To solve the problem of finding the product of all integers in an array without using the multiplication operator, we can use a helper function that employs the Russian Peasant Multiplication algorithm. This algorithm efficiently multiplies two numbers using bit shifting and addition, avoiding direct multiplication. The solution handles edge cases such as empty arrays, zeros, and negative numbers appropriately.

1. Problem Analysis: The task is to compute the product of all elements in an array without using the multiplication operator. The solution must handle:

   • Empty arrays (return 1 by convention).
   • Arrays containing zeros (product becomes zero).
   • Negative numbers (product sign is handled correctly).
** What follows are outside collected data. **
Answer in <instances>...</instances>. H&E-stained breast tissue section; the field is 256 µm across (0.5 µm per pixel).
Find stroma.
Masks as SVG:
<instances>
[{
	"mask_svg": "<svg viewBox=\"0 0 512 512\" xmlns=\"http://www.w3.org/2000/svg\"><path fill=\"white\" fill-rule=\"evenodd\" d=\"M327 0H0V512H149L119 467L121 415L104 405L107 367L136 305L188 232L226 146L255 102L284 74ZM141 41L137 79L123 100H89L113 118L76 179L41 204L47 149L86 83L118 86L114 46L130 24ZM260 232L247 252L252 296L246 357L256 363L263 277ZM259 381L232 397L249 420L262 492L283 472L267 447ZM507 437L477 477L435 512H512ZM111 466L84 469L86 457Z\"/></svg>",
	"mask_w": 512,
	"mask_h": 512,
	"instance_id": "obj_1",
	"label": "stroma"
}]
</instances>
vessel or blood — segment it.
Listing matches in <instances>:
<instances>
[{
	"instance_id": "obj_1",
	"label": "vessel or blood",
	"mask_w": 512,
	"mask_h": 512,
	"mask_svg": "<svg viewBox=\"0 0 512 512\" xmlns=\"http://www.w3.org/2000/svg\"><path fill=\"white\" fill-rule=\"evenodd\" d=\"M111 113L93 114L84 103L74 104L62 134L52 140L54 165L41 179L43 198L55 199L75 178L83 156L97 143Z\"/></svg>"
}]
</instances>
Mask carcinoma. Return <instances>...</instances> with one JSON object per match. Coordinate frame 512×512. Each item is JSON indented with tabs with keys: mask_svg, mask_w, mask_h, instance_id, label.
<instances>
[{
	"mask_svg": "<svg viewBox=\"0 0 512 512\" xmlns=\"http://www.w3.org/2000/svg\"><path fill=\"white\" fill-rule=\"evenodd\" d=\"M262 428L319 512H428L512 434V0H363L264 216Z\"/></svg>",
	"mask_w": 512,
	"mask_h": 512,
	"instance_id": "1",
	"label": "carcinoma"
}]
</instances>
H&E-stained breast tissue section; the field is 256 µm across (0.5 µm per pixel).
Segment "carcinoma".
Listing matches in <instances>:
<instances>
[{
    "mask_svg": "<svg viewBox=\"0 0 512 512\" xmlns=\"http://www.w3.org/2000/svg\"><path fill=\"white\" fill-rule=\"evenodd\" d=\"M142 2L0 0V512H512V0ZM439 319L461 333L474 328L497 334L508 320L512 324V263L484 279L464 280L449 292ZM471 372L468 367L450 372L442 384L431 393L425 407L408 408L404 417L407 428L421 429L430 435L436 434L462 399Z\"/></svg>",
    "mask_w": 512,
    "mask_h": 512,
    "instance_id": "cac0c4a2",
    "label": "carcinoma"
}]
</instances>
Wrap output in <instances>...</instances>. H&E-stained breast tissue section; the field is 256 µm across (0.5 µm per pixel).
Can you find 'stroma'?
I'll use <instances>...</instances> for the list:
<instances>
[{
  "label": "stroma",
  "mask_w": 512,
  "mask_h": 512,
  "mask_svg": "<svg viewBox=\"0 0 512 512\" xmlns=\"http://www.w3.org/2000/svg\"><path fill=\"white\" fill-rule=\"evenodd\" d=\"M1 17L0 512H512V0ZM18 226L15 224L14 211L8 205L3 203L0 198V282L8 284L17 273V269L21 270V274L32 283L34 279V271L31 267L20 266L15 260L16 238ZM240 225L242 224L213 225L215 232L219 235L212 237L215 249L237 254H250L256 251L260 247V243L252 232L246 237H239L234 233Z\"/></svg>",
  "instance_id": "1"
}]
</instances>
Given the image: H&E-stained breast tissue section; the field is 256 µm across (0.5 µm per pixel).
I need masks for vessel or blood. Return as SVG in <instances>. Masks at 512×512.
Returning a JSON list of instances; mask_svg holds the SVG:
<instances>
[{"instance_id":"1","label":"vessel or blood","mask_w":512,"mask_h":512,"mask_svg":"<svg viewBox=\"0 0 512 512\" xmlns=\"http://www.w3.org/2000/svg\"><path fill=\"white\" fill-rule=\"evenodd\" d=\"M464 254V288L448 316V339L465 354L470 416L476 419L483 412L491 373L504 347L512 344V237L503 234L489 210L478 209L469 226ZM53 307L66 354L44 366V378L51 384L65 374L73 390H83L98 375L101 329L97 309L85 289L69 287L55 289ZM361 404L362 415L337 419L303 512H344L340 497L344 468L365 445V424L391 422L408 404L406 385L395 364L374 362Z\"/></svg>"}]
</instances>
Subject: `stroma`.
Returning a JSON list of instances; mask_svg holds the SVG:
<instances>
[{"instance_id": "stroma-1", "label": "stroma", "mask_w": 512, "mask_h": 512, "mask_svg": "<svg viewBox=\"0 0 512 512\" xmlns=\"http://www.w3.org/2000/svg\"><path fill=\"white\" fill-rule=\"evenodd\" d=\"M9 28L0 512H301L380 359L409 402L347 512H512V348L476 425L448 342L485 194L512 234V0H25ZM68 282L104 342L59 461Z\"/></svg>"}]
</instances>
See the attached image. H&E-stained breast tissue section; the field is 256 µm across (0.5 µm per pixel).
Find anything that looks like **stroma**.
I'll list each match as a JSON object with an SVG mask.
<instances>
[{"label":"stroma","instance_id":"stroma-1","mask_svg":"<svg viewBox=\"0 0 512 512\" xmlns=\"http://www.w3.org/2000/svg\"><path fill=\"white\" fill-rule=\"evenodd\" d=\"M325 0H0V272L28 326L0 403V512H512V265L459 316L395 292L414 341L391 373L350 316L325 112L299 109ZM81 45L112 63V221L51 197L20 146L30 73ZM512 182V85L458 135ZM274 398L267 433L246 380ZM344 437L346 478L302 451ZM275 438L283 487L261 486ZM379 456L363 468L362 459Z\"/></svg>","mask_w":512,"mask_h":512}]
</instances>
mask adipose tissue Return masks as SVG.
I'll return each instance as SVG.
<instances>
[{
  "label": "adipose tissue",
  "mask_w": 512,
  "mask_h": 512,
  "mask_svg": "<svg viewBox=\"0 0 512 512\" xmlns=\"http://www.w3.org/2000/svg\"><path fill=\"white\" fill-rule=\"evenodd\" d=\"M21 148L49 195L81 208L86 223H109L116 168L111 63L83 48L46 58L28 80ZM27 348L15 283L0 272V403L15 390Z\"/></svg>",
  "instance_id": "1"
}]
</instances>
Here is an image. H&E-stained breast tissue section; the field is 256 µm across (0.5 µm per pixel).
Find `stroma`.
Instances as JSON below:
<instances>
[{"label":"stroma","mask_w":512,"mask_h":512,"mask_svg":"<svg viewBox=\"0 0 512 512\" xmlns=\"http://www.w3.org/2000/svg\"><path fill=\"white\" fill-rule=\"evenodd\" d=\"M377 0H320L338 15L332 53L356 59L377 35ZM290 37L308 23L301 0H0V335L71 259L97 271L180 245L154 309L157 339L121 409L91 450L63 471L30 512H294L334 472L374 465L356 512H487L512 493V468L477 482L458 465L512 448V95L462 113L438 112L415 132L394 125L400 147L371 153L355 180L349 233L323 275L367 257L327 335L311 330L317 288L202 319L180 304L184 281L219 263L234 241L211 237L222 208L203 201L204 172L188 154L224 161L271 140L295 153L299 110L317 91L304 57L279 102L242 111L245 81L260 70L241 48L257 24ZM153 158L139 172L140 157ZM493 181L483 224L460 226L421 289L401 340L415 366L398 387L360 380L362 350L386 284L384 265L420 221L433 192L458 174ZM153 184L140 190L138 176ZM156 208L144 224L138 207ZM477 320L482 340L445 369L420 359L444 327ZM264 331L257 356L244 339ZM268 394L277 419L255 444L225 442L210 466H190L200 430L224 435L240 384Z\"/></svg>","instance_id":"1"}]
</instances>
2. Key Insight: The Russian Peasant Multiplication algorithm uses bit shifting and addition to multiply two numbers. This method efficiently computes the product by:

   • Handling the sign of the result separately.
   • Using bit shifting to double one number and halve the other iteratively.
   • Adding the doubled number to the result when the halved number is odd.

3. Algorithm Selection:

   • Helper Function (multiply):
     • Converts both numbers to positive and tracks the sign.
     • Uses bit shifting to multiply without the operator.
     • Returns the result with the correct sign.
   • Main Function (product_array):
     • Iterates through each number in the array.
     • Uses the helper function to compute the cumulative product.
     • Early termination if the product becomes zero (optimization).

4. Complexity Analysis:

   • Time Complexity: O(n log m), where n is the number of elements in the array and m is the maximum absolute value in the array. The Russian Peasant method runs in O(log m) per multiplication.
   • Space Complexity: O(1), as only a few variables are used for computation.

Solution Code

def multiply(a, b):
    if a == 0 or b == 0:
        return 0
    sign = 1
    if a < 0:
        a = -a
        sign = -sign
    if b < 0:
        b = -b
        sign = -sign
    res = 0
    while b:
        if b & 1:
            res += a
        a <<= 1
        b >>= 1
    return res if sign == 1 else -res
def product_array(arr):
    if not arr:
        return 1
    result = 1
    for num in arr:
        if result == 0:
            break
        result = multiply(result, num)
    return result

Explanation

1. Helper Function (multiply):

   • Zero Handling: If either number is zero, returns zero immediately.
   • Sign Handling: Converts both numbers to positive and tracks the sign of the result.
   • Russian Peasant Algorithm:
     • Loop: While the second number (b) is non-zero:
       • If b is odd (using bitwise AND), adds the first number (a) to the result.
       • Doubles a (left shift) and halves b (right shift) in each iteration.
     • Sign Adjustment: Returns the result with the correct sign based on the tracked sign.

2. Main Function (product_array):

   • Edge Case: Returns 1 for an empty array.
   • Product Calculation:
     • Initializes the result as 1.
     • Iterates through each number in the array, multiplying cumulatively using the helper function.
     • Early Termination: If the result becomes zero, breaks the loop early since further multiplications will not change the result.
   • Result: Returns the computed product of all elements in the array.

This approach efficiently computes the product without using the multiplication operator, handling all edge cases and optimizing for performance.